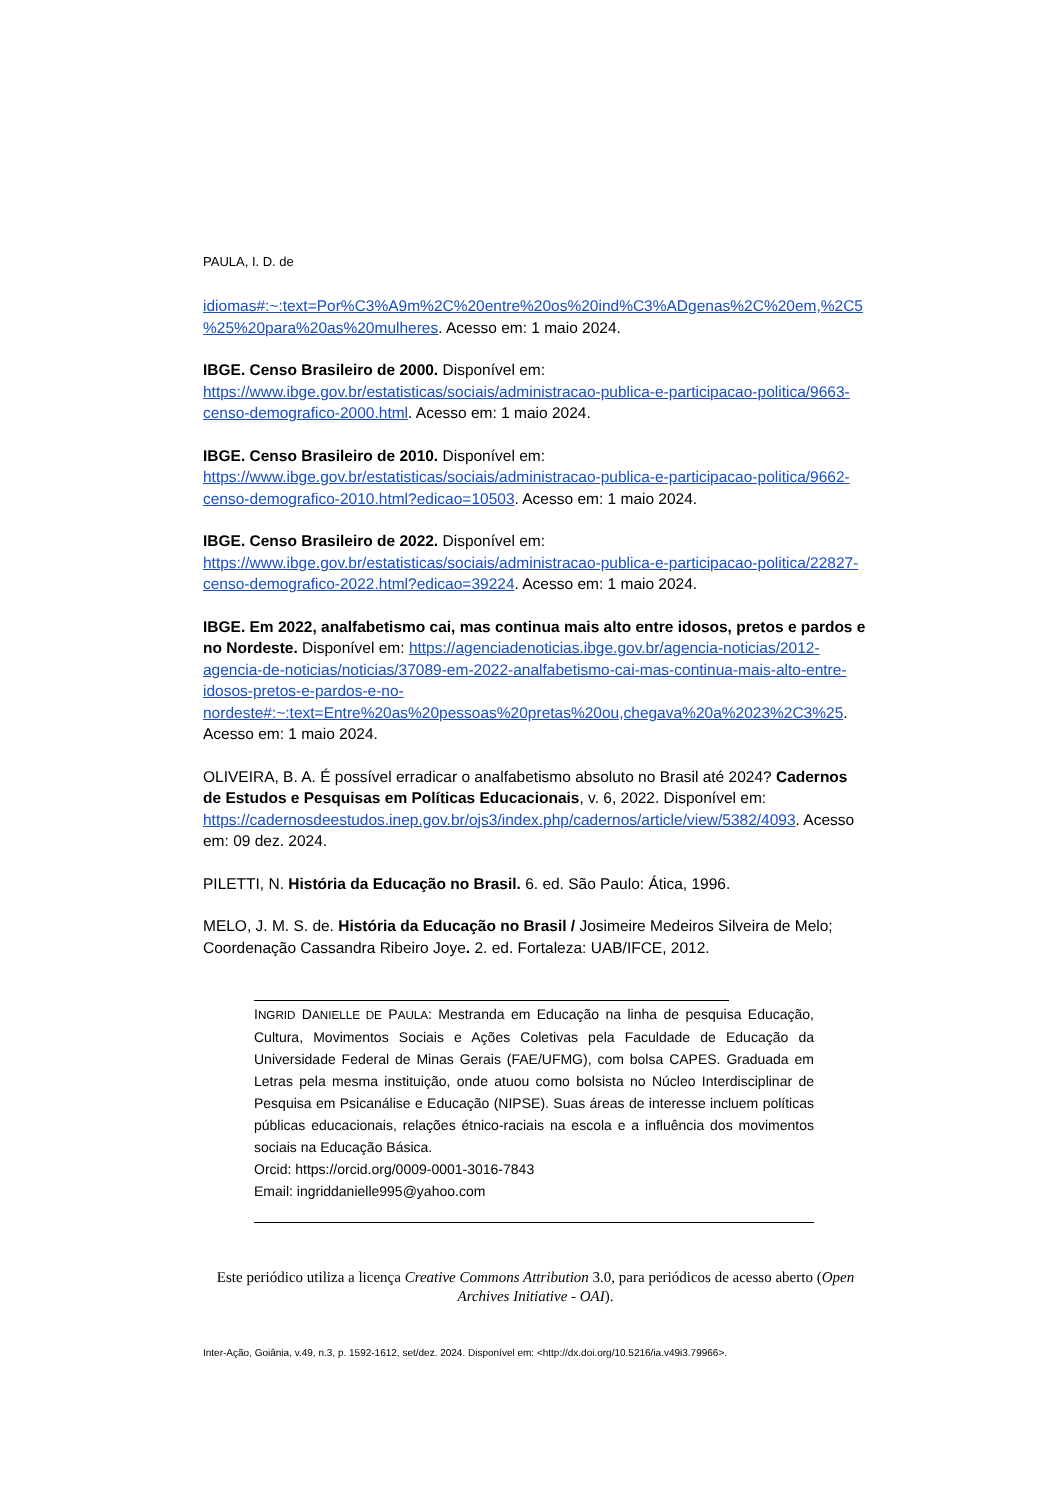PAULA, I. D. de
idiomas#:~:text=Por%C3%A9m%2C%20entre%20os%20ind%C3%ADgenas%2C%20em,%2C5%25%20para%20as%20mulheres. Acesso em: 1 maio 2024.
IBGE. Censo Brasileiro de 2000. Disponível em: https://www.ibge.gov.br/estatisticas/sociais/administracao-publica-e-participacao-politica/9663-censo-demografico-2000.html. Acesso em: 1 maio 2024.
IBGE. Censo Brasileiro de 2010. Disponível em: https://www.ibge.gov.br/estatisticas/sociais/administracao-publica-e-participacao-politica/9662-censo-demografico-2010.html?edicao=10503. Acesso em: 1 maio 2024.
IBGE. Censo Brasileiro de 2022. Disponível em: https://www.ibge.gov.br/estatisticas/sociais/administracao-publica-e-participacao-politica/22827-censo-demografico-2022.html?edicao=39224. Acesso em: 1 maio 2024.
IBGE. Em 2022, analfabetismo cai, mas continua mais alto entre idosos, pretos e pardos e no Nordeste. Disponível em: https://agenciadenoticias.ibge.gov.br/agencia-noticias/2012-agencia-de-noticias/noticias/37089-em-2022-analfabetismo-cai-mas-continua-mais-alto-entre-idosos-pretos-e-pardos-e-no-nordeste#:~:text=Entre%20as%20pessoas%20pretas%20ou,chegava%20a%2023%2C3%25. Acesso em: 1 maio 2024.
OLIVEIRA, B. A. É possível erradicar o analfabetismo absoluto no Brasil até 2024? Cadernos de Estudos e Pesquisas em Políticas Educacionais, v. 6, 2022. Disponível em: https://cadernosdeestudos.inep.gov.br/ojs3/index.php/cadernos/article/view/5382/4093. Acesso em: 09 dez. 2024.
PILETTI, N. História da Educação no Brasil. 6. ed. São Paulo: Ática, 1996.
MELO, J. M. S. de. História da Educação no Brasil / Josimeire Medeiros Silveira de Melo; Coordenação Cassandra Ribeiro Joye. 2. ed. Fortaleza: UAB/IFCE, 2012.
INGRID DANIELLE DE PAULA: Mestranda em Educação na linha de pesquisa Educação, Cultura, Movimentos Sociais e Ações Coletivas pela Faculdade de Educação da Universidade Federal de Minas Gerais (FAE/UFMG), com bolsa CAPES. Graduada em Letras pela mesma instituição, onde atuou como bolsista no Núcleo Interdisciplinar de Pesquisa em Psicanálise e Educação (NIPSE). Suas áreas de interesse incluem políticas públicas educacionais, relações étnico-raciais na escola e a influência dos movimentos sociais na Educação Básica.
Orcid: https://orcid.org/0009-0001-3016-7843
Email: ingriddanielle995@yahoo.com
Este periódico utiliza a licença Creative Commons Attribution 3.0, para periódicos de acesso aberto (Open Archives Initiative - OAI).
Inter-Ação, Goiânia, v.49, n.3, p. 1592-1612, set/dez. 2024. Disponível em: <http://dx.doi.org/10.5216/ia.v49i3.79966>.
_ _ _
ASSIGNMENT: The answer must be an exact copy of the lines above, from the start of the records through the line with "MELO, J. M.", and of nothing else; no pictures belong in it.

ANSWER TO THE EXERCISE:
PAULA, I. D. de
idiomas#:~:text=Por%C3%A9m%2C%20entre%20os%20ind%C3%ADgenas%2C%20em,%2C5%25%20para%20as%20mulheres. Acesso em: 1 maio 2024.
IBGE. Censo Brasileiro de 2000. Disponível em: https://www.ibge.gov.br/estatisticas/sociais/administracao-publica-e-participacao-politica/9663-censo-demografico-2000.html. Acesso em: 1 maio 2024.
IBGE. Censo Brasileiro de 2010. Disponível em: https://www.ibge.gov.br/estatisticas/sociais/administracao-publica-e-participacao-politica/9662-censo-demografico-2010.html?edicao=10503. Acesso em: 1 maio 2024.
IBGE. Censo Brasileiro de 2022. Disponível em: https://www.ibge.gov.br/estatisticas/sociais/administracao-publica-e-participacao-politica/22827-censo-demografico-2022.html?edicao=39224. Acesso em: 1 maio 2024.
IBGE. Em 2022, analfabetismo cai, mas continua mais alto entre idosos, pretos e pardos e no Nordeste. Disponível em: https://agenciadenoticias.ibge.gov.br/agencia-noticias/2012-agencia-de-noticias/noticias/37089-em-2022-analfabetismo-cai-mas-continua-mais-alto-entre-idosos-pretos-e-pardos-e-no-nordeste#:~:text=Entre%20as%20pessoas%20pretas%20ou,chegava%20a%2023%2C3%25. Acesso em: 1 maio 2024.
OLIVEIRA, B. A. É possível erradicar o analfabetismo absoluto no Brasil até 2024? Cadernos de Estudos e Pesquisas em Políticas Educacionais, v. 6, 2022. Disponível em: https://cadernosdeestudos.inep.gov.br/ojs3/index.php/cadernos/article/view/5382/4093. Acesso em: 09 dez. 2024.
PILETTI, N. História da Educação no Brasil. 6. ed. São Paulo: Ática, 1996.
MELO, J. M. S. de. História da Educação no Brasil / Josimeire Medeiros Silveira de Melo; Coordenação Cassandra Ribeiro Joye. 2. ed. Fortaleza: UAB/IFCE, 2012.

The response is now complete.